Le premier, employé dans un magasin de la Base, s’était absenté du travail pour cause de maladie et à son retour il fut accusé de vol, détenu et torturé dans la prison de Calavera Point, tristement célèbre à l’époque en raison des méthodes musclées qui y étaient utilisées.

Devant la pression de la population de Guantanamo, notamment des étudiants, Salomon fut remis en liberté avant d’être jugé et condamné à une peine injuste de 6 ans de prison, comme le précise René Gonzalez dans son ouvrage Un Maine detenido en el tiempo (Un Maine figé dans le temps).

Pour sa part, Manuel Prieto né à Caimanera, village limitrophe avec le territoire occupé par les États-Unis, fut employé de la Base de 1947 à 1961.

Accusé d’appartenir aux services d’intelligence cubains, il fut arrêté, interrogé et torturé à la prison de Calavera Point également, selon son témoignage paru dans la presse locale.

Il fut libéré six jours plus tard et dut être hospitalisé pendant un mois en raison des coups et des blessures qui lui furent infligés. Il eut plusieurs vertèbres fracturées et un œil sévèrement touché.

L’ouvrier cubain Ruben Lopez Sabariego fut détenu dans la base. Les autorités informèrent qu’il avait été rendu à Cuba.
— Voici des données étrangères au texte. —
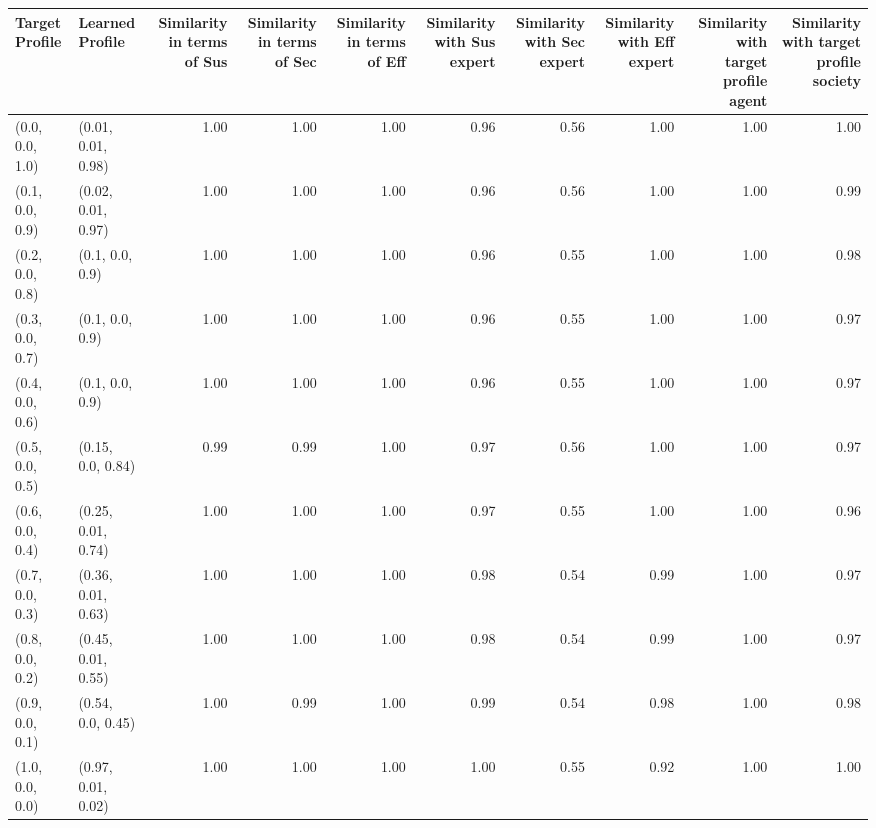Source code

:\begin{tabular}{llrrrrrrrr}
\toprule
Target Profile & Learned Profile & Similarity in terms of Sus & Similarity in terms of Sec & Similarity in terms of Eff & Similarity with Sus expert & Similarity with Sec expert & Similarity with Eff expert & Similarity with target profile agent & Similarity with target profile society \\
\midrule
(0.0, 0.0, 1.0) & (0.01, 0.01, 0.98) & 1.00 & 1.00 & 1.00 & 0.96 & 0.56 & 1.00 & 1.00 & 1.00 \\
(0.1, 0.0, 0.9) & (0.02, 0.01, 0.97) & 1.00 & 1.00 & 1.00 & 0.96 & 0.56 & 1.00 & 1.00 & 0.99 \\
(0.2, 0.0, 0.8) & (0.1, 0.0, 0.9) & 1.00 & 1.00 & 1.00 & 0.96 & 0.55 & 1.00 & 1.00 & 0.98 \\
(0.3, 0.0, 0.7) & (0.1, 0.0, 0.9) & 1.00 & 1.00 & 1.00 & 0.96 & 0.55 & 1.00 & 1.00 & 0.97 \\
(0.4, 0.0, 0.6) & (0.1, 0.0, 0.9) & 1.00 & 1.00 & 1.00 & 0.96 & 0.55 & 1.00 & 1.00 & 0.97 \\
(0.5, 0.0, 0.5) & (0.15, 0.0, 0.84) & 0.99 & 0.99 & 1.00 & 0.97 & 0.56 & 1.00 & 1.00 & 0.97 \\
(0.6, 0.0, 0.4) & (0.25, 0.01, 0.74) & 1.00 & 1.00 & 1.00 & 0.97 & 0.55 & 1.00 & 1.00 & 0.96 \\
(0.7, 0.0, 0.3) & (0.36, 0.01, 0.63) & 1.00 & 1.00 & 1.00 & 0.98 & 0.54 & 0.99 & 1.00 & 0.97 \\
(0.8, 0.0, 0.2) & (0.45, 0.01, 0.55) & 1.00 & 1.00 & 1.00 & 0.98 & 0.54 & 0.99 & 1.00 & 0.97 \\
(0.9, 0.0, 0.1) & (0.54, 0.0, 0.45) & 1.00 & 0.99 & 1.00 & 0.99 & 0.54 & 0.98 & 1.00 & 0.98 \\
(1.0, 0.0, 0.0) & (0.97, 0.01, 0.02) & 1.00 & 1.00 & 1.00 & 1.00 & 0.55 & 0.92 & 1.00 & 1.00 \\
\bottomrule
\end{tabular}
Son corps fut retrouvé quelques semaines plus tard dans un fossé. Aucune enquête ou suite ne fut donnée à l’affaire, révèle l’historien José Sanchez.

Le cadavre de Rodolfo Rosell, pêcheur d’une coopérative de Caimanera, fut retrouvé flottant dans la baie le 14 juin 1962. Le corps portait des traces d’une violence rare, raconta à la presse Héctor Tati Borges, un ancien dirigeant syndical.

« Le cadavre présentait plusieurs blessures faites à l’aide d’un poinçon, dont une au crâne qui a entraîné une hémorragie. »

Tous ces assassinats et ces violations perpétrés par les marines en territoire cubain ont été dénoncés, y compris à des rencontres internationales pour prouver que les tortures à Guantanamo ne relèvent nullement du secret.

Depuis 1903, 19 présidents se sont succédés à la Maison-Blanche et aucun n’a renoncé à la possession ni a tenté de négocier la restitution de ce territoire à son véritable propriétaire: le peuple cubain, alors qu’à plusieurs reprises des membres du haut commandement des États-Unis ont reconnu que Cuba ne représente aucun danger pour leur pays et que cette installation militaire ne présente aucun intérêt stratégique. « Guantanamo coûte cher, est inefficace et ruine l’image de notre pays », devait souligner Michael Parmly, ancien représentant des États-Unis à Cuba.

L’opinion publique exige toujours la fermeture de la prison et la restitution du territoire aux Cubains, et la phrase du colonel cubain Manuel Sanguily conserve toute son actualité, car 118 ans après, les États-Unis exercent toujours leur contrôle sur cette portion de territoire cubain qu’ils occupent contre la volonté nationale.

* Correspondante de l’agence Prensa Latina à Guantanamo.